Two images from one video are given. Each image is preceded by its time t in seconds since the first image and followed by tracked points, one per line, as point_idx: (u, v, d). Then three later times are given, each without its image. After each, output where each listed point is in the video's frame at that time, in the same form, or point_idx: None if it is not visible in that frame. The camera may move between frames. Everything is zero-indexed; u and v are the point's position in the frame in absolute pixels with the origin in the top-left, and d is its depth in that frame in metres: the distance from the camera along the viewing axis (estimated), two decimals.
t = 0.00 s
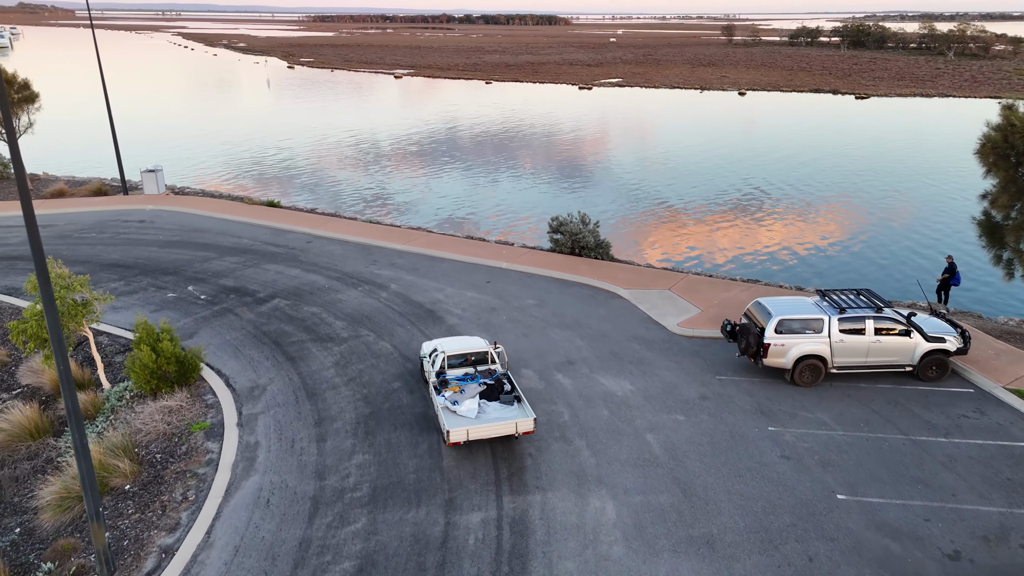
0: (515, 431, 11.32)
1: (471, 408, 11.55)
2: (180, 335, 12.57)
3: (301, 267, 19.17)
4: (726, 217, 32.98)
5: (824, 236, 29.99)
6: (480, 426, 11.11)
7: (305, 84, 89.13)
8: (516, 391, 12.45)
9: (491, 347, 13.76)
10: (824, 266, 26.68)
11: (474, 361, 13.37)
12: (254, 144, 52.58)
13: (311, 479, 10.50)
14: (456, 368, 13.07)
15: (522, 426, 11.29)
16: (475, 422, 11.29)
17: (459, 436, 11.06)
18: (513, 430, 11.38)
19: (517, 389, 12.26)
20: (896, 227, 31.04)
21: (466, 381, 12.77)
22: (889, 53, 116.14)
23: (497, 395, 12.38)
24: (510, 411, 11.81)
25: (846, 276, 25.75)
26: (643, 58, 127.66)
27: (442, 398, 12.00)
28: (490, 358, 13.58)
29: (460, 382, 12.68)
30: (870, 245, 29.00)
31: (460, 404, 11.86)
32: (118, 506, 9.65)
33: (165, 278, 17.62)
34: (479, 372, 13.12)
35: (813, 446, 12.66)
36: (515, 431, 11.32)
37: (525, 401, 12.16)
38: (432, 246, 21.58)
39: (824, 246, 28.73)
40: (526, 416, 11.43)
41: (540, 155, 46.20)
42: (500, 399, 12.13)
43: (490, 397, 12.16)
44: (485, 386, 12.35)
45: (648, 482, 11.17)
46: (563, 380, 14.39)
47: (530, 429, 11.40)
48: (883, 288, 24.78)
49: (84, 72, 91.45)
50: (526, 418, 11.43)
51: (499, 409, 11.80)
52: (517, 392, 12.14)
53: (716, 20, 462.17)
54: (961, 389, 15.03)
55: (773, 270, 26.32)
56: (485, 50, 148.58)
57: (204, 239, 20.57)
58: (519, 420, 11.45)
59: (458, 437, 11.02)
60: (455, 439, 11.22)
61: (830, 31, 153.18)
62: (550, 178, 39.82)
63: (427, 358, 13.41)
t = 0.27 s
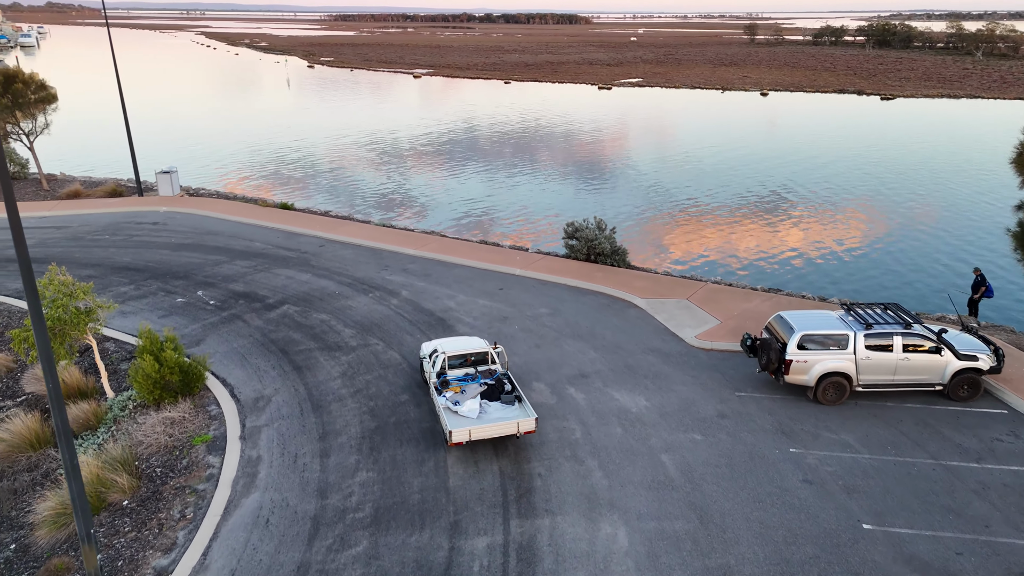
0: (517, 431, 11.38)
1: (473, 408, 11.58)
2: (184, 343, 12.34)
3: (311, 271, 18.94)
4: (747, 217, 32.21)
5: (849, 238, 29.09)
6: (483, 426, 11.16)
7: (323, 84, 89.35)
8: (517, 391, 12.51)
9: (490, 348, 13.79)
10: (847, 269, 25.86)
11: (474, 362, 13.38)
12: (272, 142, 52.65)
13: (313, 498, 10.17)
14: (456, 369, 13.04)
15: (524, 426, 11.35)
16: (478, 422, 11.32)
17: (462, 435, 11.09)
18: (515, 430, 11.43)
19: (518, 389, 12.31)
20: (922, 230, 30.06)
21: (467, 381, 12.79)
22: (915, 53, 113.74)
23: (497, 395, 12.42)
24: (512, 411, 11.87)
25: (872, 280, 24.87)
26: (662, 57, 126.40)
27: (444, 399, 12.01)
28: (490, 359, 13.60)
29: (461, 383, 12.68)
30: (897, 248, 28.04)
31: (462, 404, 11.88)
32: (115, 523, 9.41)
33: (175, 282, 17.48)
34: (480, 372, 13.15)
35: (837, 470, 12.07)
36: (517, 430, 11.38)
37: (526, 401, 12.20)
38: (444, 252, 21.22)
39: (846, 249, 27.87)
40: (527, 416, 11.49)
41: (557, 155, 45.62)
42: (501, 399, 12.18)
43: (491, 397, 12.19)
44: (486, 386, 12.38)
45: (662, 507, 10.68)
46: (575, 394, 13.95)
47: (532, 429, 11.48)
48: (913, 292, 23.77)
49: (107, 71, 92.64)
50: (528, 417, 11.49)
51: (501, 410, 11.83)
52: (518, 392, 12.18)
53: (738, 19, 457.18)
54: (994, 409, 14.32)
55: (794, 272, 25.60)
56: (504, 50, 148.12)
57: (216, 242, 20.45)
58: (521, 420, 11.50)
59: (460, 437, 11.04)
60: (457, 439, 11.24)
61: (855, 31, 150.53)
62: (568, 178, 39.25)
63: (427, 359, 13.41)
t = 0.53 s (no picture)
0: (518, 430, 11.40)
1: (474, 408, 11.57)
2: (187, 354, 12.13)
3: (322, 276, 18.68)
4: (771, 220, 31.36)
5: (876, 243, 28.16)
6: (485, 426, 11.17)
7: (342, 83, 89.50)
8: (517, 390, 12.50)
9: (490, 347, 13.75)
10: (875, 275, 25.00)
11: (474, 362, 13.35)
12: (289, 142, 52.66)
13: (314, 518, 9.84)
14: (457, 369, 13.01)
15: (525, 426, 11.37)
16: (479, 422, 11.32)
17: (464, 435, 11.09)
18: (516, 429, 11.45)
19: (518, 388, 12.30)
20: (954, 235, 29.01)
21: (467, 381, 12.77)
22: (942, 53, 111.25)
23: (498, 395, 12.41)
24: (513, 410, 11.88)
25: (900, 288, 24.00)
26: (682, 57, 125.02)
27: (445, 399, 12.01)
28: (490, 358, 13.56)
29: (461, 382, 12.66)
30: (926, 253, 27.07)
31: (463, 404, 11.88)
32: (111, 541, 9.16)
33: (185, 286, 17.30)
34: (480, 372, 13.13)
35: (863, 497, 11.47)
36: (518, 430, 11.40)
37: (526, 401, 12.22)
38: (457, 257, 20.86)
39: (874, 254, 26.96)
40: (529, 415, 11.51)
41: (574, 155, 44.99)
42: (502, 398, 12.19)
43: (492, 397, 12.19)
44: (486, 386, 12.36)
45: (677, 534, 10.19)
46: (588, 410, 13.49)
47: (534, 428, 11.51)
48: (943, 301, 22.90)
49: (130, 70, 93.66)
50: (529, 417, 11.52)
51: (502, 409, 11.81)
52: (518, 392, 12.19)
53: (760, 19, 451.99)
54: None
55: (819, 278, 24.81)
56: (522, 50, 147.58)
57: (228, 245, 20.27)
58: (522, 419, 11.51)
59: (462, 437, 11.05)
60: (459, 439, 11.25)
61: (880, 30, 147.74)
62: (586, 178, 38.62)
63: (427, 360, 13.35)
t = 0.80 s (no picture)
0: (519, 430, 11.49)
1: (475, 409, 11.64)
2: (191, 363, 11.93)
3: (332, 281, 18.43)
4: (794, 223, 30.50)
5: (904, 246, 27.16)
6: (486, 426, 11.25)
7: (359, 83, 89.55)
8: (516, 390, 12.58)
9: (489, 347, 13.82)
10: (903, 281, 24.07)
11: (473, 362, 13.41)
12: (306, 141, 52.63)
13: (314, 540, 9.51)
14: (456, 369, 13.08)
15: (526, 425, 11.46)
16: (480, 422, 11.38)
17: (465, 436, 11.15)
18: (517, 429, 11.53)
19: (518, 388, 12.39)
20: (987, 238, 27.89)
21: (467, 381, 12.85)
22: (970, 53, 108.71)
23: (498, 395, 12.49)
24: (514, 410, 11.97)
25: (930, 294, 23.07)
26: (702, 57, 123.51)
27: (445, 399, 12.08)
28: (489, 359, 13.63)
29: (461, 383, 12.73)
30: (957, 258, 26.10)
31: (463, 404, 11.96)
32: (106, 561, 8.92)
33: (194, 291, 17.13)
34: (480, 372, 13.20)
35: (890, 526, 10.88)
36: (519, 429, 11.49)
37: (526, 400, 12.29)
38: (470, 263, 20.49)
39: (903, 258, 25.98)
40: (529, 415, 11.61)
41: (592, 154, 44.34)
42: (502, 398, 12.28)
43: (492, 396, 12.28)
44: (486, 386, 12.43)
45: (693, 564, 9.70)
46: (600, 426, 13.05)
47: (534, 428, 11.61)
48: (974, 310, 21.99)
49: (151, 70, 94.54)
50: (529, 416, 11.61)
51: (502, 409, 11.89)
52: (518, 391, 12.26)
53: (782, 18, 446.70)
54: None
55: (845, 283, 23.94)
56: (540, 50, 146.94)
57: (239, 248, 20.10)
58: (523, 418, 11.60)
59: (464, 437, 11.13)
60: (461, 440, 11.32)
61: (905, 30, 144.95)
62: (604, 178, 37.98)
63: (427, 361, 13.37)
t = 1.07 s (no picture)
0: (519, 429, 11.50)
1: (475, 409, 11.64)
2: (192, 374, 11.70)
3: (341, 287, 18.13)
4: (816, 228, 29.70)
5: (933, 253, 26.25)
6: (487, 426, 11.26)
7: (375, 83, 89.52)
8: (516, 389, 12.58)
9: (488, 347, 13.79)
10: (931, 290, 23.22)
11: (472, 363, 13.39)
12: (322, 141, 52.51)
13: (314, 563, 9.16)
14: (456, 369, 13.06)
15: (527, 425, 11.47)
16: (481, 421, 11.38)
17: (466, 436, 11.16)
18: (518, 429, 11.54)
19: (518, 388, 12.39)
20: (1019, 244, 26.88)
21: (467, 381, 12.85)
22: (998, 53, 106.30)
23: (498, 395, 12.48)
24: (514, 410, 11.97)
25: (959, 303, 22.20)
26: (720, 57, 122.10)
27: (445, 399, 12.08)
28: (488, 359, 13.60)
29: (461, 383, 12.75)
30: (986, 265, 25.19)
31: (464, 404, 11.97)
32: None
33: (202, 296, 16.90)
34: (479, 372, 13.20)
35: (919, 558, 10.29)
36: (520, 429, 11.50)
37: (526, 400, 12.29)
38: (482, 269, 20.10)
39: (931, 266, 25.08)
40: (529, 414, 11.64)
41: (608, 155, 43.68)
42: (502, 398, 12.29)
43: (492, 396, 12.28)
44: (485, 386, 12.42)
45: None
46: (613, 443, 12.59)
47: (535, 427, 11.63)
48: (1004, 320, 21.14)
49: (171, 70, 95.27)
50: (530, 416, 11.62)
51: (502, 409, 11.90)
52: (518, 391, 12.24)
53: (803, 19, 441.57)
54: None
55: (870, 290, 23.15)
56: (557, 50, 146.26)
57: (249, 252, 19.88)
58: (523, 418, 11.60)
59: (465, 437, 11.13)
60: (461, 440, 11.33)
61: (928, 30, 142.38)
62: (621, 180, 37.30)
# # #
**Task requirements:**
An exact copy of the lines above between the line holding "33: (175, 282, 17.48)" and the line holding "55: (794, 272, 25.60)", inclusive, is the whole answer.

**Exercise response:**
33: (175, 282, 17.48)
34: (480, 372, 13.15)
35: (837, 470, 12.07)
36: (517, 430, 11.38)
37: (526, 401, 12.20)
38: (444, 252, 21.22)
39: (846, 249, 27.87)
40: (527, 416, 11.49)
41: (557, 155, 45.62)
42: (501, 399, 12.18)
43: (491, 397, 12.19)
44: (486, 386, 12.38)
45: (662, 507, 10.68)
46: (575, 394, 13.95)
47: (532, 429, 11.48)
48: (913, 292, 23.77)
49: (107, 71, 92.64)
50: (528, 417, 11.49)
51: (501, 410, 11.83)
52: (518, 392, 12.18)
53: (738, 19, 457.18)
54: (994, 409, 14.32)
55: (794, 272, 25.60)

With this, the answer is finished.